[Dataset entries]
[Start of section]
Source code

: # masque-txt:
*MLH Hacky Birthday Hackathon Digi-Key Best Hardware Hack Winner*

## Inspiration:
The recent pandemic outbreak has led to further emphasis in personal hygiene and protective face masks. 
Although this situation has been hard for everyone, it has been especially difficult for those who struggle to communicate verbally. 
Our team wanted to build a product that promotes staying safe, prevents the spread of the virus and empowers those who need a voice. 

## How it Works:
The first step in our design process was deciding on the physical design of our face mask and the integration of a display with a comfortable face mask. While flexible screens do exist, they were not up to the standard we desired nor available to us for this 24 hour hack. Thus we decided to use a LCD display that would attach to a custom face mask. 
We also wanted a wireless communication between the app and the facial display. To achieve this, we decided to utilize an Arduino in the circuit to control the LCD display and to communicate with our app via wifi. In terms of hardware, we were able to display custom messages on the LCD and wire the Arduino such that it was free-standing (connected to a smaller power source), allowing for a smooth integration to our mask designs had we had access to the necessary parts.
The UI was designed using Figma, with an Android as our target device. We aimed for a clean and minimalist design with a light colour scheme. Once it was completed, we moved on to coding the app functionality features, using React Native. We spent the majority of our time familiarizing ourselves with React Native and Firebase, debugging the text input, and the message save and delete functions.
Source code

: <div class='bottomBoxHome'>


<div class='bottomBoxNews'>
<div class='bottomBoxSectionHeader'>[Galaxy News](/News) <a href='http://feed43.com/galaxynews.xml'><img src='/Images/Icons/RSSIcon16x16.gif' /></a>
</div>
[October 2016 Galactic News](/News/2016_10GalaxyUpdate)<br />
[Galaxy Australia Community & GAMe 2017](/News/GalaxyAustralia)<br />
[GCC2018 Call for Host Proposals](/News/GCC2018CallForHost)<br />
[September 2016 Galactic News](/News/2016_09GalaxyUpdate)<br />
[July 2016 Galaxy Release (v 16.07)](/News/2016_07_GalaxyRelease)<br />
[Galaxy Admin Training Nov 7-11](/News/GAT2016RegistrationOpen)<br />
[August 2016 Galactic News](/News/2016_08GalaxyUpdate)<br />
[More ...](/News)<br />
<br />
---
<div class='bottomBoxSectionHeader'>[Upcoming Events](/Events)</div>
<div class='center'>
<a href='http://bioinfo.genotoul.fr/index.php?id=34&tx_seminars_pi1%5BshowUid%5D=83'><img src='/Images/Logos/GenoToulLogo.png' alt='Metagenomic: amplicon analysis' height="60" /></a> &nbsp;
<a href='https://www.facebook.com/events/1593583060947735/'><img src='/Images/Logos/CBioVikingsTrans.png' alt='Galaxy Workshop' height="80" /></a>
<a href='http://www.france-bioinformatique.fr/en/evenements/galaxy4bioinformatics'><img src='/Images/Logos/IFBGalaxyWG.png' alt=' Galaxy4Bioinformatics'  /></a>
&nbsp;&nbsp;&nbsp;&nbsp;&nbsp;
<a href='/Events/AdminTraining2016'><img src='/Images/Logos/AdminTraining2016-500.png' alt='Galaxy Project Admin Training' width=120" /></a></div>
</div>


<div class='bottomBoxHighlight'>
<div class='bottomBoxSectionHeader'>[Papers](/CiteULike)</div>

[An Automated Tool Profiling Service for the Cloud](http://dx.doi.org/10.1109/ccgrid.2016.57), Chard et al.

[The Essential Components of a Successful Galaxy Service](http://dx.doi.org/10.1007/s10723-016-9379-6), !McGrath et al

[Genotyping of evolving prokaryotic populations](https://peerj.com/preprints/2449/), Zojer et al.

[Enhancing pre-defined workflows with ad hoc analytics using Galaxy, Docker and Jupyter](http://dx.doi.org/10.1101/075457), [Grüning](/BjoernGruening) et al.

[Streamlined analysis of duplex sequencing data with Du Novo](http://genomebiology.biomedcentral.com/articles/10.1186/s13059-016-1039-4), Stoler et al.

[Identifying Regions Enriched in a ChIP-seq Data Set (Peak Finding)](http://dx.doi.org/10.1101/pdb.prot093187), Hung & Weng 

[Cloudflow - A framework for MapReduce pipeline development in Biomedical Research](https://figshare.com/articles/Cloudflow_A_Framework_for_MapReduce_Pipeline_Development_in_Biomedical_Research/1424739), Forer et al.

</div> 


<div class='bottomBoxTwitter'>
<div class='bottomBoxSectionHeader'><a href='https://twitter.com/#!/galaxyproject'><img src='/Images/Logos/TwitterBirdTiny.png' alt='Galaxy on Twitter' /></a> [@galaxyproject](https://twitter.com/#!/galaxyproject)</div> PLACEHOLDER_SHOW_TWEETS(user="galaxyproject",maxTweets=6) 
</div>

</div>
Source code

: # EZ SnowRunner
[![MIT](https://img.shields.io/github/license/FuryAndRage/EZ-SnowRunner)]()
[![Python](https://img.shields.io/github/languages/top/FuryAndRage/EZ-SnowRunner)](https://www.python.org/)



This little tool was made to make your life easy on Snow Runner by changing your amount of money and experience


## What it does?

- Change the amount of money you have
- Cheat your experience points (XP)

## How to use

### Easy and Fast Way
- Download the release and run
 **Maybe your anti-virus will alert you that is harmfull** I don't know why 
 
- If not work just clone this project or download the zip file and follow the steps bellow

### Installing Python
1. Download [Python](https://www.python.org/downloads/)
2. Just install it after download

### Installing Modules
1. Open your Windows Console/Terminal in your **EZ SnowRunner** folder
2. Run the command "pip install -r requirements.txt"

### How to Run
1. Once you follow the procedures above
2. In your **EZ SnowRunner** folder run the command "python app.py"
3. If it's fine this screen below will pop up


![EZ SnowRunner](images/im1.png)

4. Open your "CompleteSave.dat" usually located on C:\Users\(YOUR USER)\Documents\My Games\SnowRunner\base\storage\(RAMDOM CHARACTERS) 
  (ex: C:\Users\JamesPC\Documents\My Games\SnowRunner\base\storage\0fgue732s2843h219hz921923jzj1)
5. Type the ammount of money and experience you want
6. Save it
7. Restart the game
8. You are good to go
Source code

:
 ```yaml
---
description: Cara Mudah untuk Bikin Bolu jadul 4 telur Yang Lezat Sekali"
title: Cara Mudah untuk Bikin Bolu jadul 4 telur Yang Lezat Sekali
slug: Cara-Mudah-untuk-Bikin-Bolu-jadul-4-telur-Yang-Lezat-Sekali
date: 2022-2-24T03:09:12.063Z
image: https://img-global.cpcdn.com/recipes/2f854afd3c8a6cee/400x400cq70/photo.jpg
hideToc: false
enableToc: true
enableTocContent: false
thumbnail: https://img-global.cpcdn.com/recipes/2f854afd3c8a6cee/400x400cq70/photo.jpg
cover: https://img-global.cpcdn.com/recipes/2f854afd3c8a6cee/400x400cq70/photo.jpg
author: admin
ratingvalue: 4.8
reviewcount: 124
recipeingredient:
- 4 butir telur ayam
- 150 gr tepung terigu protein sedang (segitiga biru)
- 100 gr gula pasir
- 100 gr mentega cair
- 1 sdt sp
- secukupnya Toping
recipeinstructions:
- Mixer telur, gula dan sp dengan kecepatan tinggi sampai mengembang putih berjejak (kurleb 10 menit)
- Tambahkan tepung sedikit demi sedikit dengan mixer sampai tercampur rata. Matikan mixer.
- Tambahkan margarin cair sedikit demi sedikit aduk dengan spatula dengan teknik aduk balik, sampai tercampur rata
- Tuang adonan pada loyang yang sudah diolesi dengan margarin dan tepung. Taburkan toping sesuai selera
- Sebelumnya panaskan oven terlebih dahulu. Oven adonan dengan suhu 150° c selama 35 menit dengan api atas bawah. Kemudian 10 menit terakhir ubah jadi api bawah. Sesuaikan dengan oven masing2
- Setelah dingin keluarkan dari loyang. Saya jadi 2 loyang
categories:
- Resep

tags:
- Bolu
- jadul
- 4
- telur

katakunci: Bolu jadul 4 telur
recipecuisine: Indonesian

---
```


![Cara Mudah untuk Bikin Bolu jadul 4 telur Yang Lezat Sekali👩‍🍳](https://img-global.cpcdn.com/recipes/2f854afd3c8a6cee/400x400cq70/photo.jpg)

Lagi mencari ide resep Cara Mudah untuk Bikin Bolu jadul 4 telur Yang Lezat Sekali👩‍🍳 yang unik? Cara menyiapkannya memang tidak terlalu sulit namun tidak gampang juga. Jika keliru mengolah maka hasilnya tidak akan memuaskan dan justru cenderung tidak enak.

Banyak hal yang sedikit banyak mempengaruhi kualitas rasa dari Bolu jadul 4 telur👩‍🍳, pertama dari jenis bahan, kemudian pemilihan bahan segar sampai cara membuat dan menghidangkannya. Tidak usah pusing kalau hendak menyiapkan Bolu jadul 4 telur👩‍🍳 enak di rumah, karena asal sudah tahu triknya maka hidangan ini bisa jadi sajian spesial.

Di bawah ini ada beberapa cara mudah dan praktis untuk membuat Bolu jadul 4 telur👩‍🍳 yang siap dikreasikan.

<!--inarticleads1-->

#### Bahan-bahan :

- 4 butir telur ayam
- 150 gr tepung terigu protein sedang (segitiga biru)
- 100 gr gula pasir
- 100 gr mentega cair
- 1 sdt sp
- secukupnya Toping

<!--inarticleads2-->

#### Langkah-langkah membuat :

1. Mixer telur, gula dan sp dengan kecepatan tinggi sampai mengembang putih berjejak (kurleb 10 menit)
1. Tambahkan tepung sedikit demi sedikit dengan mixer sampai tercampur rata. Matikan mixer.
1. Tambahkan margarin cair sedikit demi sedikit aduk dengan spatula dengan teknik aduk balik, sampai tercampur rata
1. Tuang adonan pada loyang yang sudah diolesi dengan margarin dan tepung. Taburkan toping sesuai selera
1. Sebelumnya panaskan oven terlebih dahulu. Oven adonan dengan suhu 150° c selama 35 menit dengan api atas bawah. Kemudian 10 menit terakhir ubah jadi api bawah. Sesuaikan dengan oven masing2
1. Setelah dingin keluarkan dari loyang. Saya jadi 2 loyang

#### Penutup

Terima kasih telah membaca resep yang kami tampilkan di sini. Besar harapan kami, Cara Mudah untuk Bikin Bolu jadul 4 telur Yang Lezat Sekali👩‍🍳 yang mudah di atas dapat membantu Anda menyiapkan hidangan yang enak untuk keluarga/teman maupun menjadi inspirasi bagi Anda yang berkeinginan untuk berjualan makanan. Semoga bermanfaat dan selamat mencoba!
[End of section]
[Start of section]
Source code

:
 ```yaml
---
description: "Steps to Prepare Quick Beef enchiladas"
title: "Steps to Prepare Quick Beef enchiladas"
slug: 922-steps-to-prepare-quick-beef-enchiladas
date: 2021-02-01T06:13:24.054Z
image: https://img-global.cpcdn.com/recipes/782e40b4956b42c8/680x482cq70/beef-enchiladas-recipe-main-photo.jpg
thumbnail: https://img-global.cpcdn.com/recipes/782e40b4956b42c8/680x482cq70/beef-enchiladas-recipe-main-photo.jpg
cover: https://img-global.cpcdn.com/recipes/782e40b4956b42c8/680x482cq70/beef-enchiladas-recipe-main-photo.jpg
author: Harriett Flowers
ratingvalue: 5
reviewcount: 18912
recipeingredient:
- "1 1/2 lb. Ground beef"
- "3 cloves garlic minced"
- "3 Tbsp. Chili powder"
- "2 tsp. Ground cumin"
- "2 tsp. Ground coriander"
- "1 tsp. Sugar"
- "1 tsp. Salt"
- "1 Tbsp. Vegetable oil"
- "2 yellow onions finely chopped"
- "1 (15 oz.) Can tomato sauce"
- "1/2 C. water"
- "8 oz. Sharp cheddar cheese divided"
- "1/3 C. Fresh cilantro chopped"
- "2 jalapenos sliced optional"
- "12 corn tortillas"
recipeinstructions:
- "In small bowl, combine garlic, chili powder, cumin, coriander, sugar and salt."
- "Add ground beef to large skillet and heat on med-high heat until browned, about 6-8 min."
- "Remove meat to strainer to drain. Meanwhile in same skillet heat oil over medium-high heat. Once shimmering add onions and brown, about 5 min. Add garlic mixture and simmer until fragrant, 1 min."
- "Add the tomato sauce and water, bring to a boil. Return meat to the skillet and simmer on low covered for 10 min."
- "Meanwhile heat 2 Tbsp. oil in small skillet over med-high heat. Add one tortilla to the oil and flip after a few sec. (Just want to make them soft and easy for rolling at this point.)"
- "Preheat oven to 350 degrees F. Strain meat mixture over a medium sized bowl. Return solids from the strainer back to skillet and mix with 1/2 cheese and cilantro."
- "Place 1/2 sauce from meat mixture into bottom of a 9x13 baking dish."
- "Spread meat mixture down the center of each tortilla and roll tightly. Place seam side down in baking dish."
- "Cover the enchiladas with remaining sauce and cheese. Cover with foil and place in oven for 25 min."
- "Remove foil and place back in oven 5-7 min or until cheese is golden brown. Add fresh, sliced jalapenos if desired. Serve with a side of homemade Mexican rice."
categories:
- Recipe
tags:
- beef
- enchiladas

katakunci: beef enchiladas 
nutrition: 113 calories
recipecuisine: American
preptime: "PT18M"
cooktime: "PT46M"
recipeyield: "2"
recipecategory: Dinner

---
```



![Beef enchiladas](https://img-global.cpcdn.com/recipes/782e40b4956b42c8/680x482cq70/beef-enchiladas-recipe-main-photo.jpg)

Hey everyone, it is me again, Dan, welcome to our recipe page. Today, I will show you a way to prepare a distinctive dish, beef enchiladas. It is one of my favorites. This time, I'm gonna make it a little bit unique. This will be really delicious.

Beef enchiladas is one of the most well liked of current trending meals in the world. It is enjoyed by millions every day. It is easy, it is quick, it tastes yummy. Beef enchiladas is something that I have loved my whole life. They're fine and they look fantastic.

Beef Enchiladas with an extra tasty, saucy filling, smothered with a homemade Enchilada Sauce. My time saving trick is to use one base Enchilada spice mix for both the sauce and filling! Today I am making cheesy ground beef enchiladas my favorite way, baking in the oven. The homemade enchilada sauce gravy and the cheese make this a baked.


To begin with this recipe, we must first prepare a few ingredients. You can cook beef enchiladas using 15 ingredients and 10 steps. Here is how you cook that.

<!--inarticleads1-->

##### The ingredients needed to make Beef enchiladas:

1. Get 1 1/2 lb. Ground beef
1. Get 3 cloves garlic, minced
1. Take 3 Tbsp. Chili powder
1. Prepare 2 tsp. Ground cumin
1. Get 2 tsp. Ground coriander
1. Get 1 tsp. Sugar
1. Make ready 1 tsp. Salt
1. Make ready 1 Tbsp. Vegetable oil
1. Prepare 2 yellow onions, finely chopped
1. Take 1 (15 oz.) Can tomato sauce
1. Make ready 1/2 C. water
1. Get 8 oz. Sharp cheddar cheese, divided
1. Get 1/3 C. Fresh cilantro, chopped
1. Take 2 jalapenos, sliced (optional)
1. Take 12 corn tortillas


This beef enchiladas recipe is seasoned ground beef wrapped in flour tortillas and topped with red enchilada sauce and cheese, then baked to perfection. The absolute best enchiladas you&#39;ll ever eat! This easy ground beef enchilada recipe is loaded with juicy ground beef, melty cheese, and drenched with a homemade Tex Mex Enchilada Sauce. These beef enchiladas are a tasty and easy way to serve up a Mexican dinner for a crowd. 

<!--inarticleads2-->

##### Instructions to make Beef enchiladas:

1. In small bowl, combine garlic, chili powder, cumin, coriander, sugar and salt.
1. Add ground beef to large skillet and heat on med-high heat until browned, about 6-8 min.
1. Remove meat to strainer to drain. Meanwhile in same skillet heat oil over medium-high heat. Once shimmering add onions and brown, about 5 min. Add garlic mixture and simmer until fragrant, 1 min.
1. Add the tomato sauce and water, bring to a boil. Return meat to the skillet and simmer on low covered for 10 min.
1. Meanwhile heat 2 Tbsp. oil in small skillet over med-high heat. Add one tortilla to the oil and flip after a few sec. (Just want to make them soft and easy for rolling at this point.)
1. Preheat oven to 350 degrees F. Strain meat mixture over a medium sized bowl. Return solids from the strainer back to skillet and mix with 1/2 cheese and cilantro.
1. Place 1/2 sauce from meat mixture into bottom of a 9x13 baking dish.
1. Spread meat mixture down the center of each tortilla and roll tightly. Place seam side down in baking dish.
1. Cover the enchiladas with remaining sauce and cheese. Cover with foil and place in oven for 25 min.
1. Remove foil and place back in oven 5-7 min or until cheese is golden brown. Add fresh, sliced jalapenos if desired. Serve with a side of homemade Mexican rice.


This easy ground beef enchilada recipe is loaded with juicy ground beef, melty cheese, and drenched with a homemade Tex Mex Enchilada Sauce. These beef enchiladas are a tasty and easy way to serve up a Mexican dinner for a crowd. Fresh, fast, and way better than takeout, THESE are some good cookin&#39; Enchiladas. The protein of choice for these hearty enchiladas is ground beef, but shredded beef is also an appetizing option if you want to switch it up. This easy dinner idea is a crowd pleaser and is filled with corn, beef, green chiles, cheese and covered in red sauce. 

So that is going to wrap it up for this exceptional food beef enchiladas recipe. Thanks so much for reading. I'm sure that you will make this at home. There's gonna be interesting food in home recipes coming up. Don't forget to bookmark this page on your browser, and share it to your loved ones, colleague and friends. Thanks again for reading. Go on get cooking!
[End of section]
[Start of section]
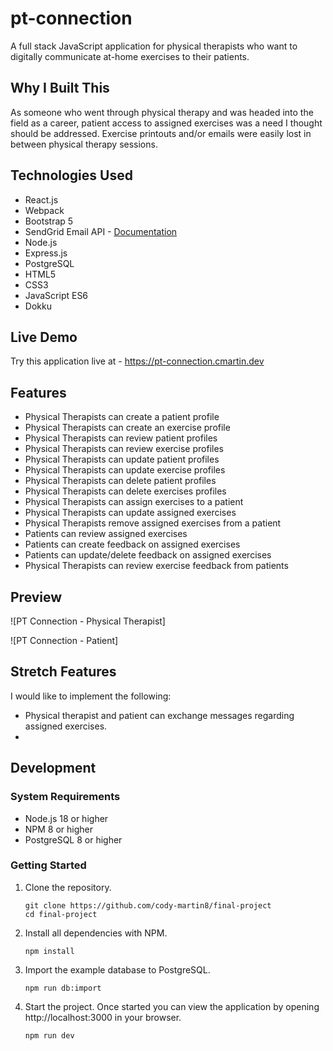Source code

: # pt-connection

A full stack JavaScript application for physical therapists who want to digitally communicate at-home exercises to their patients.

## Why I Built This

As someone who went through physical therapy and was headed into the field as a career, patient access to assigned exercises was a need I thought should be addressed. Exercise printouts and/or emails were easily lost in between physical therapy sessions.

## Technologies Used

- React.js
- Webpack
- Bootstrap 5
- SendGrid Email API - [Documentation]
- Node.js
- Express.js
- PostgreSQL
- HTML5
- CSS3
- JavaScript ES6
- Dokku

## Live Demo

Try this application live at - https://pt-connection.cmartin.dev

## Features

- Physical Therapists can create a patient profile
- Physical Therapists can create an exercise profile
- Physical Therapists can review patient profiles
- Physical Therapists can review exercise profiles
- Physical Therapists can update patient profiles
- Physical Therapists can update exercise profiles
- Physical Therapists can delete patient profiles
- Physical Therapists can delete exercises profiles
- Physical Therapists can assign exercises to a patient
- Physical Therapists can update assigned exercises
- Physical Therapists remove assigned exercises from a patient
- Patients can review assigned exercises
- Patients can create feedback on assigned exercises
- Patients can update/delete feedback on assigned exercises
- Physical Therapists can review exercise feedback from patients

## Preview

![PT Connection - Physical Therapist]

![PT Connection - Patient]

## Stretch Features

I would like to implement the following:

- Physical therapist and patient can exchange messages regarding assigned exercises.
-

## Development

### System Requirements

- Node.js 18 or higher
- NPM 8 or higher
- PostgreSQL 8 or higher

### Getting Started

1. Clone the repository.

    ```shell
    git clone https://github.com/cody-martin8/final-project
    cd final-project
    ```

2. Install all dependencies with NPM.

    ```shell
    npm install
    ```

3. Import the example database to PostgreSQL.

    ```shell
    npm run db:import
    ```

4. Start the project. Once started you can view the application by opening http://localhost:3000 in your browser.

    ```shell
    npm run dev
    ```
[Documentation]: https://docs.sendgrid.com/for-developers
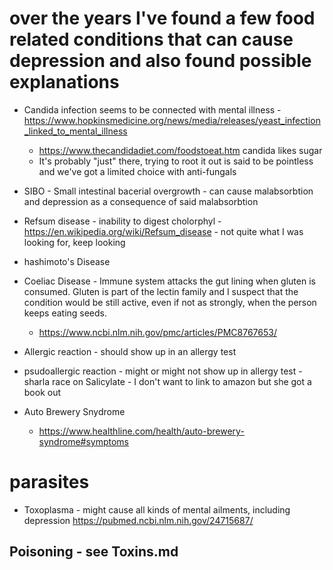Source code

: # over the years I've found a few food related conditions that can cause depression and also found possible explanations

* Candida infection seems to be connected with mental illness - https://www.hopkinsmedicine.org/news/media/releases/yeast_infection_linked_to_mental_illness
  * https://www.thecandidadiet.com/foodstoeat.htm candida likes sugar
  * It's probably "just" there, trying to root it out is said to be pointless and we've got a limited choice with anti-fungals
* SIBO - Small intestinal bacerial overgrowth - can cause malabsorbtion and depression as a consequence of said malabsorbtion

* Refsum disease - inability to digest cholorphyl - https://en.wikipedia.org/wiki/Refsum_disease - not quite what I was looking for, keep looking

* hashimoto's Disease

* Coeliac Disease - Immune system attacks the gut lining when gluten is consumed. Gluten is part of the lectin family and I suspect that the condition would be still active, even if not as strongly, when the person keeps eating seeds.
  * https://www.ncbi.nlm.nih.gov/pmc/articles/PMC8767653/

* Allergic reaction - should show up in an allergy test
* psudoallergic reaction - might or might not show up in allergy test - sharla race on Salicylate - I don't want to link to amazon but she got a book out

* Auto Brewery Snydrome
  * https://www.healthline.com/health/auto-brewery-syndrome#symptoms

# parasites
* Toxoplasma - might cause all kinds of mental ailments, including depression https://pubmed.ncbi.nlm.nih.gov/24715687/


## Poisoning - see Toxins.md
[End of section]
_Work to be completed:_
Provide the number of lines in the entries that include "final", and no other text.

_Written solution:_
2